Esse mito especulativo foi alvo de inúmeras críticas na antropologia e na psicologia social. No entanto, o mérito de Freud não reside em comprovar uma cena histórica literal, mas em propor uma estrutura psíquica simbólica que ilumina as dinâmicas entre sujeito, desejo, lei e cultura. O assassinato do pai não é apenas um evento hipotético, mas uma metáfora da constituição do sujeito e do pacto civilizatório que organiza a vida em sociedade.
Totem e Tabu permanece uma das obras mais audaciosas de Freud, pois nela ele expande a psicanálise para a compreensão dos fundamentos da cultura humana. Suas reflexões inspiraram pensadores como Lacan, Lévi-Strauss, Derrida, Agamben e muitos outros, que viram ali uma tentativa radical de pensar as origens da subjetividade e da civilização. Ao propor que a cultura é fundada na repressão de desejos inconscientes, especialmente os ligados à sexualidade e à agressividade, Freud transforma o modo como entendemos o sujeito moderno.
Para compreender profundamente Totem e Tabu, é necessário familiarizar-se com os conceitos de inconsciente, recalque, complexo de Édipo, ambivalência afetiva e pulsão. Mas, mais que isso, é preciso estar disposto a reconhecer que as estruturas que organizam a cultura, leis, religião, moralidade, têm raízes em conflitos psíquicos que resistem à plena racionalização. Freud, ao aproximar os neuróticos dos “selvagens”, não inferioriza nenhum dos dois. Ao contrário, mostra que todos partilhamos de um mesmo substrato pulsional que a cultura tenta, sem jamais conseguir plenamente, controlar.

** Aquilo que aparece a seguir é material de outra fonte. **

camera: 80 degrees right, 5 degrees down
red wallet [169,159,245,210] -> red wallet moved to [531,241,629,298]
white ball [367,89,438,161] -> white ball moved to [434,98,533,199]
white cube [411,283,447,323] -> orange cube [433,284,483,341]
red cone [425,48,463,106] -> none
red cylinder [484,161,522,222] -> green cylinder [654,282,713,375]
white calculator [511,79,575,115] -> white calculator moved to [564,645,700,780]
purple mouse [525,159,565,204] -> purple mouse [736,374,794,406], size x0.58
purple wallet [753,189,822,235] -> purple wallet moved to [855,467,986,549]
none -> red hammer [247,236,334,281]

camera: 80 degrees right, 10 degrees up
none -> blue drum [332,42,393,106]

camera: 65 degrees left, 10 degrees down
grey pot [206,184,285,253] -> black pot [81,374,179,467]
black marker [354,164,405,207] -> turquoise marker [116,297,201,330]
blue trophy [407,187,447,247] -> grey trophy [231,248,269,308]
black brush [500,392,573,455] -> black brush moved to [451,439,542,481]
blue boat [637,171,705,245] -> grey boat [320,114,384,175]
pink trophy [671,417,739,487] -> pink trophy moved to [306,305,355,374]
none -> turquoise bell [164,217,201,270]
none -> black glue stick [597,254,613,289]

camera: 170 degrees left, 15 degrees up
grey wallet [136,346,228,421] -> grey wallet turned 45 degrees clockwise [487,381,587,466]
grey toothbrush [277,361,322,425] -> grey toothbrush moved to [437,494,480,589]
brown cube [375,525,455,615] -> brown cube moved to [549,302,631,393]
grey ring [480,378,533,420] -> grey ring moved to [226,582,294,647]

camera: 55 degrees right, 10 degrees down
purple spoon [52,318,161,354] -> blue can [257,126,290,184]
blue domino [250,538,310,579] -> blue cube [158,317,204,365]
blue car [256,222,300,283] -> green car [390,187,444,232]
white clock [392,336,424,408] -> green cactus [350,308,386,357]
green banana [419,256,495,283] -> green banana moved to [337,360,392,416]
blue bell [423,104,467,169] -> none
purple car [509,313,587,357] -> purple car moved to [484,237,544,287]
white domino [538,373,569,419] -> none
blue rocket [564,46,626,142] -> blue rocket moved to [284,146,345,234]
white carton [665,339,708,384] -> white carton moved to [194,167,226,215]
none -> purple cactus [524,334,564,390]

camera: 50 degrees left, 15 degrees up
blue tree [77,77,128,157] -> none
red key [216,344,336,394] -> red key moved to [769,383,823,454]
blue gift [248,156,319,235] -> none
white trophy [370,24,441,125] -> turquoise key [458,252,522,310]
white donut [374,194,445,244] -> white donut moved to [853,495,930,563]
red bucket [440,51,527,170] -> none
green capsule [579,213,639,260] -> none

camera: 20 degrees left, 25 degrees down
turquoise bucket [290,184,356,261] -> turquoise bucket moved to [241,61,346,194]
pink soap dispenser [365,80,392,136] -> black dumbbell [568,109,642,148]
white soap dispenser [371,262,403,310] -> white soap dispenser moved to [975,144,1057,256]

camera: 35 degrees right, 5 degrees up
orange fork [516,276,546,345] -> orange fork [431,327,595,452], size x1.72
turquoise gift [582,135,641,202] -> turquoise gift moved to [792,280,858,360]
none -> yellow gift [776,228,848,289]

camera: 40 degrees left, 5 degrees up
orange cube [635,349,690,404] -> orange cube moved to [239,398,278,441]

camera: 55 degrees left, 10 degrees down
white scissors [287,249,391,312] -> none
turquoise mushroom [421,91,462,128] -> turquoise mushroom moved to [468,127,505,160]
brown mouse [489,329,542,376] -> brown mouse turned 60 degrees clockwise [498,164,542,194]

Explicação clara e didática sobre a etimologia das palavras totem e tabu, com foco no que é importante para quem estuda Totem e Tabu, de Freud.
TOTEM
Origem da palavra:
A palavra “totem” vem da língua dos povos indígenas da América do Norte, especificamente da língua ojíbua (ou algonquina). Na língua original, a palavra era algo como "odoodem", que significava “o seu clã” ou “sua linhagem”.
Como chegou ao Ocidente:
O termo entrou nas línguas europeias no século XVIII, através dos relatos de missionários e antropólogos que estudavam as culturas indígenas norte-americanas. Em 1791, o inglês John Long usou a forma "totem" em sua obra, e o termo se difundiu entre os estudiosos da antropologia e, depois, entre psicanalistas como Freud.
O que Totem significa:
No sentido original, o totem é geralmente um animal ou planta simbólica que representa um grupo familiar, um clã. Esse ser é considerado protetor, ancestral sagrado e guia espiritual daquele grupo. Os membros do clã acreditam descender do totem e têm proibições relacionadas a ele por exemplo, não podiam comê-lo nem matá-lo.
Para Freud:
Freud vê o totem como uma figura simbólica do pai primitivo, uma forma de representar coletivamente a autoridade, a proteção e a interdição. O totem, para ele, é um substituto do pai morto e funciona como um símbolo que ancora a lei do grupo.
TABU
Origem da palavra:
A palavra “tabu” vem do idioma tonga, falado pelos povos da Polinésia (ilhas como Taiti e Tonga). A palavra original é “tapu”, que significa literalmente:
-
Proibido,
-
Sagrado,
-
Intocável ou
-
Consagrado ao divino.
Como chegou ao Ocidente:
O navegador britânico James Cook, em suas viagens pelo Pacífico Sul no século XVIII, ouviu essa palavra usada pelos habitantes das ilhas e a registrou como “taboo” em inglês. Desde então, passou a ser usada na Europa para designar proibições sagradas e rituais em culturas indígenas.
O que Tabu significa:
Na origem, um tabu é algo que está fora do alcance do contato humano por estar carregado de poder espiritual. Ele pode ser tanto um perigo quanto uma proteção. Por isso, tocar, comer, usar ou se relacionar com aquilo que é tabu pode ser considerado ofensivo ou perigoso.